## Records from a data collection
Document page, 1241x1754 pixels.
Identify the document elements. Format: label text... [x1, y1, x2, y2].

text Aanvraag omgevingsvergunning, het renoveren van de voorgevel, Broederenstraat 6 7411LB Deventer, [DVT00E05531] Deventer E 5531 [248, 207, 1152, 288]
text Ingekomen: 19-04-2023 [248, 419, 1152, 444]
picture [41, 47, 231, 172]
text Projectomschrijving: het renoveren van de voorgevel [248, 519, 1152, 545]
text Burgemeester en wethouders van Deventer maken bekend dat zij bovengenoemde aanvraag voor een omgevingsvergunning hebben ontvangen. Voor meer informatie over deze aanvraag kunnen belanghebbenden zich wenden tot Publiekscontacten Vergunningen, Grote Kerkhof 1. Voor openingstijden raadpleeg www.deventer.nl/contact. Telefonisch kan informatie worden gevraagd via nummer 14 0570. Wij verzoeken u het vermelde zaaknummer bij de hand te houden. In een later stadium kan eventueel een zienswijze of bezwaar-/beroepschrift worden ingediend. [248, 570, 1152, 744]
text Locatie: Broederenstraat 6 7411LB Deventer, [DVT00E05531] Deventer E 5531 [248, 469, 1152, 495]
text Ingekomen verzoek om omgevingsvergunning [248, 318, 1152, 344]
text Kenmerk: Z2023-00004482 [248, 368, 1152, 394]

## THE REQUEST
Extract every line of the material above and reproduce each one verbatim, with no changes.

## RESPONSE FOR THIS EXERCISE
Document page, 1241x1754 pixels.
Identify the document elements. Format: label text... [x1, y1, x2, y2].

text Aanvraag omgevingsvergunning, het renoveren van de voorgevel, Broederenstraat 6 7411LB Deventer, [DVT00E05531] Deventer E 5531 [248, 207, 1152, 288]
text Ingekomen: 19-04-2023 [248, 419, 1152, 444]
picture [41, 47, 231, 172]
text Projectomschrijving: het renoveren van de voorgevel [248, 519, 1152, 545]
text Burgemeester en wethouders van Deventer maken bekend dat zij bovengenoemde aanvraag voor een omgevingsvergunning hebben ontvangen. Voor meer informatie over deze aanvraag kunnen belanghebbenden zich wenden tot Publiekscontacten Vergunningen, Grote Kerkhof 1. Voor openingstijden raadpleeg www.deventer.nl/contact. Telefonisch kan informatie worden gevraagd via nummer 14 0570. Wij verzoeken u het vermelde zaaknummer bij de hand te houden. In een later stadium kan eventueel een zienswijze of bezwaar-/beroepschrift worden ingediend. [248, 570, 1152, 744]
text Locatie: Broederenstraat 6 7411LB Deventer, [DVT00E05531] Deventer E 5531 [248, 469, 1152, 495]
text Ingekomen verzoek om omgevingsvergunning [248, 318, 1152, 344]
text Kenmerk: Z2023-00004482 [248, 368, 1152, 394]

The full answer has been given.